--- START ---
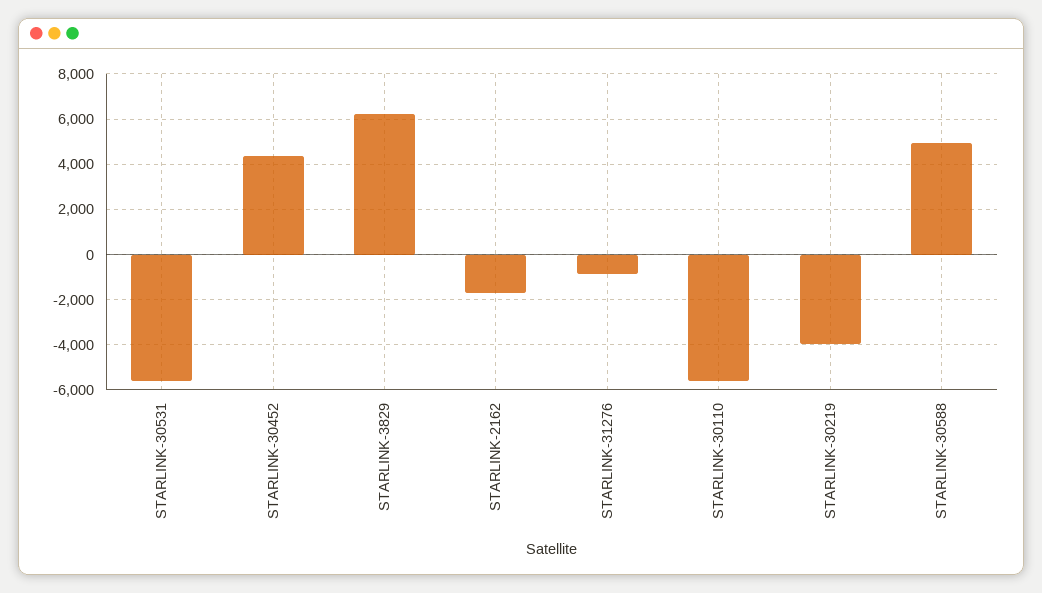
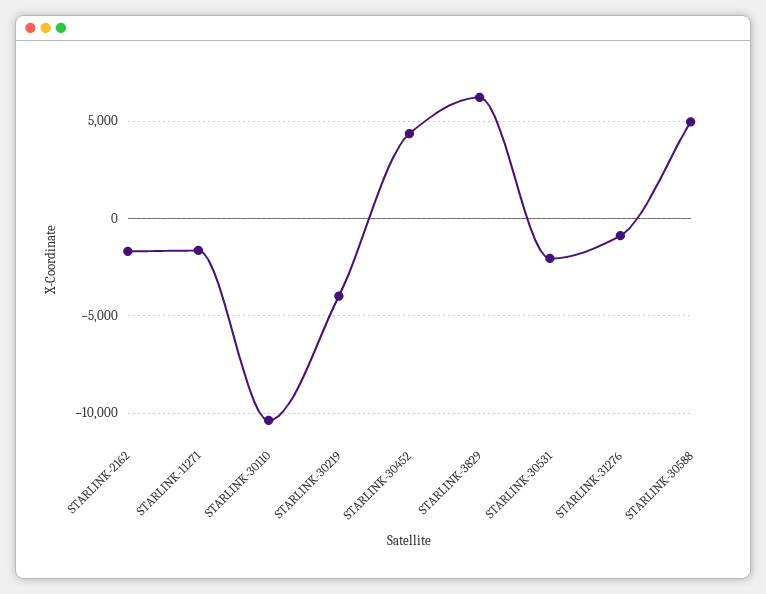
  {
-   "STARLINK-30531": -5500,
+   "STARLINK-30531": -2000,
    "STARLINK-30452": 4500,
    "STARLINK-3829": 6000,
    "STARLINK-2162": -1500,
    "STARLINK-31276": -1000,
-   "STARLINK-30110": -5500,
+   "STARLINK-30110": -10500,
    "STARLINK-30219": -4000,
-   "STARLINK-30588": 5000
+   "STARLINK-30588": 5000,
+   "STARLINK-11271": -1500
  }

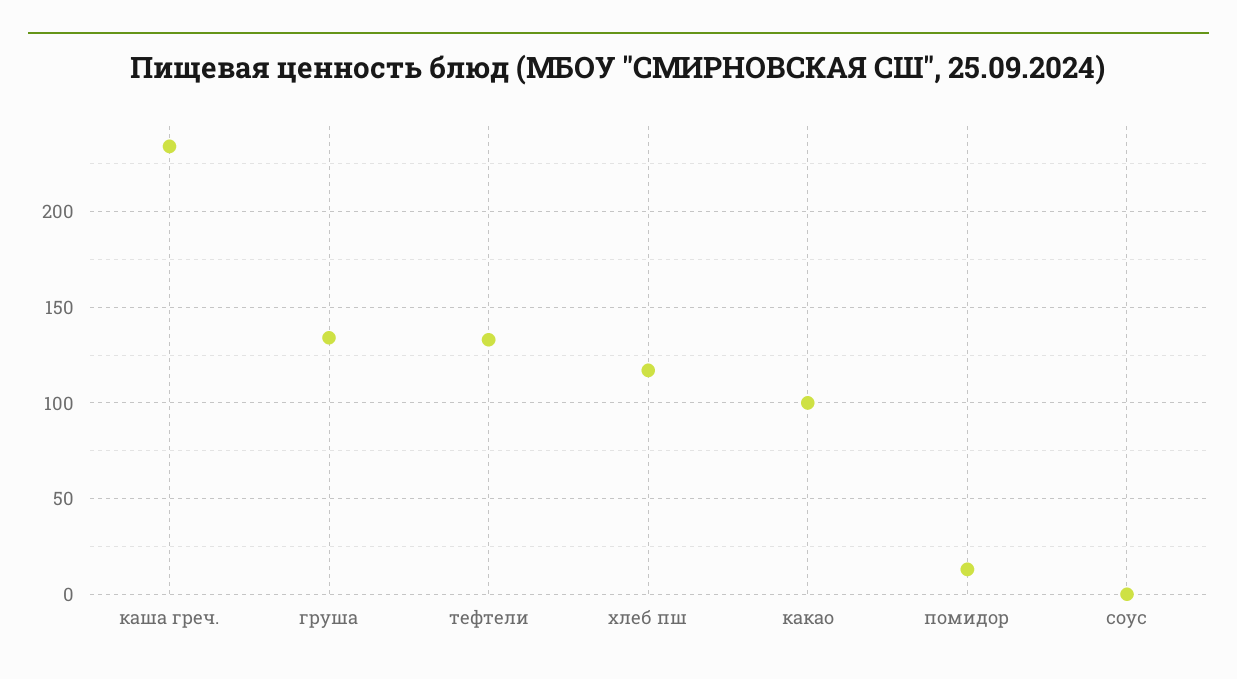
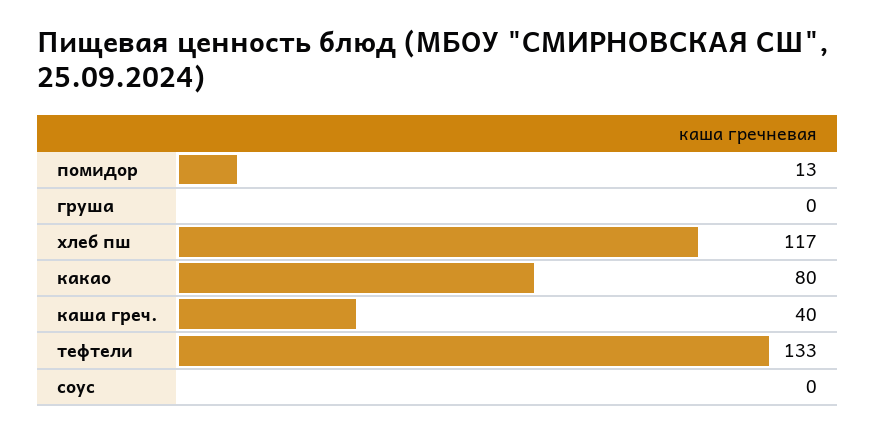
  {
-   "каша греч.": 235,
+   "каша греч.": 40,
-   "груша": 135,
+   "груша": 0,
    "тефтели": 133,
    "хлеб пш": 117,
-   "какао": 100,
+   "какао": 80,
    "помидор": 13,
    "соус": 0
  }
--- END ---
Task requirements —
Please write out all of the data verbatim, with no pictures in the copy.

Answer —
  {
-   "STARLINK-30531": -5500,
+   "STARLINK-30531": -2000,
    "STARLINK-30452": 4500,
    "STARLINK-3829": 6000,
    "STARLINK-2162": -1500,
    "STARLINK-31276": -1000,
-   "STARLINK-30110": -5500,
+   "STARLINK-30110": -10500,
    "STARLINK-30219": -4000,
-   "STARLINK-30588": 5000
+   "STARLINK-30588": 5000,
+   "STARLINK-11271": -1500
  }

  {
-   "каша греч.": 235,
+   "каша греч.": 40,
-   "груша": 135,
+   "груша": 0,
    "тефтели": 133,
    "хлеб пш": 117,
-   "какао": 100,
+   "какао": 80,
    "помидор": 13,
    "соус": 0
  }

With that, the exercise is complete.